Rewrite everything from the line containing "pose: elev=196.5 azim=275.5" down to the end of the records, keeping the pose lines and the first-view dot positions unchanged. Multiply each coordinate of the dot's location in the second view by 1.55, round to whole numbers with halves going up, and leave out the pictures.

▽

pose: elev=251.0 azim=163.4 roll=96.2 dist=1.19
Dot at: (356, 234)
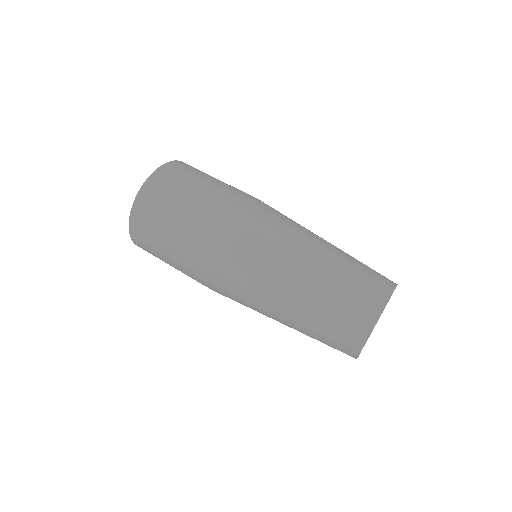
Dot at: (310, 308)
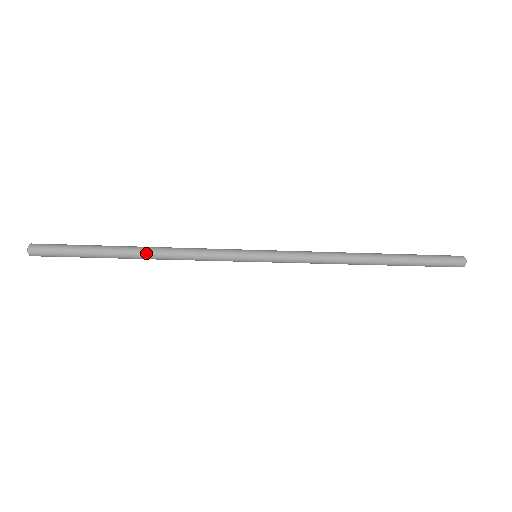
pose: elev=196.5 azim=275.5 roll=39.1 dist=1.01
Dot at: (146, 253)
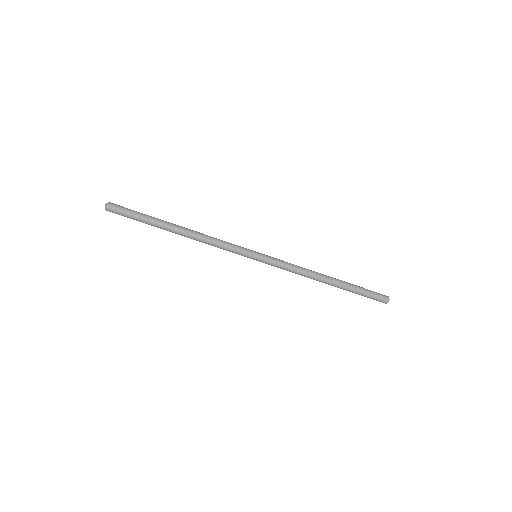
Dot at: (186, 228)
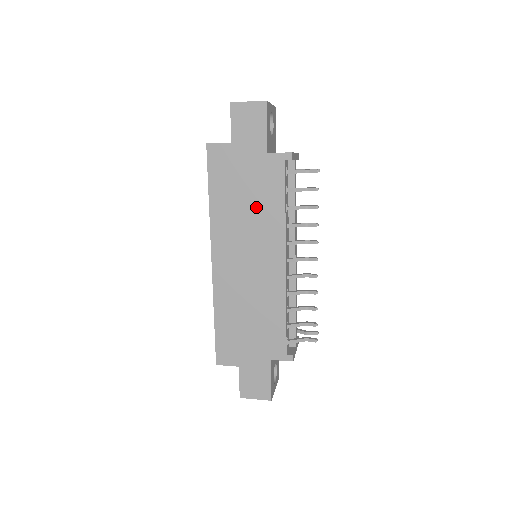
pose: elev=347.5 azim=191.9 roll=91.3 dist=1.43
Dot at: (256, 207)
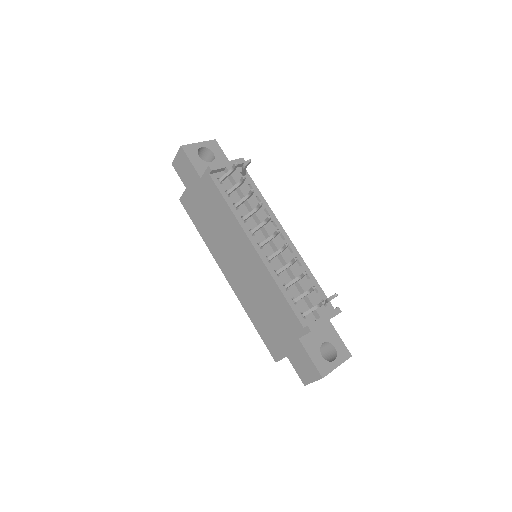
Dot at: (219, 220)
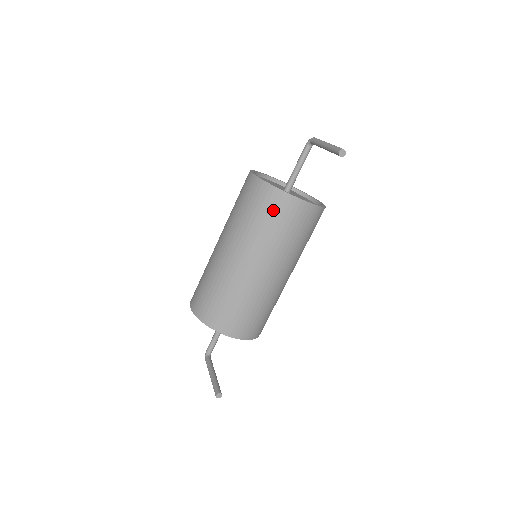
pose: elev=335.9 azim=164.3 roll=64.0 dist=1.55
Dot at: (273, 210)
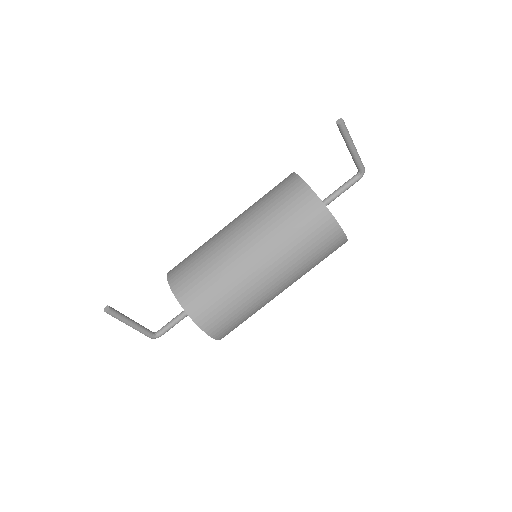
Dot at: (278, 186)
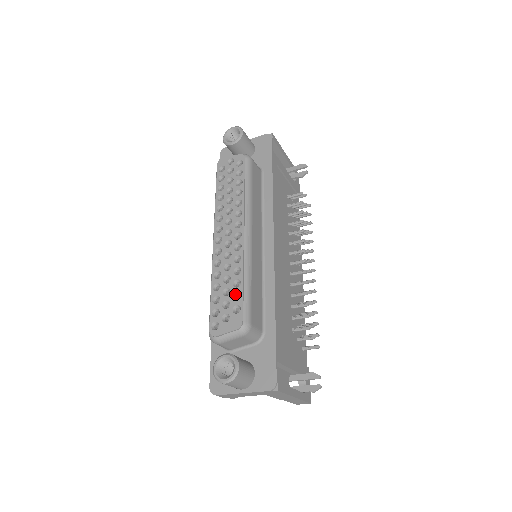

△

◆ **WRITTEN RESPONSE**
pose: elev=196.5 azim=275.5 roll=39.1 dist=1.01
Dot at: (146, 253)
Dot at: (288, 353)
pose: elev=347.5 azim=191.9 roll=91.3 dist=1.43
Dot at: (256, 207)
Dot at: (339, 341)
pose: elev=335.9 azim=164.3 roll=64.0 dist=1.55
Dot at: (273, 210)
Dot at: (431, 288)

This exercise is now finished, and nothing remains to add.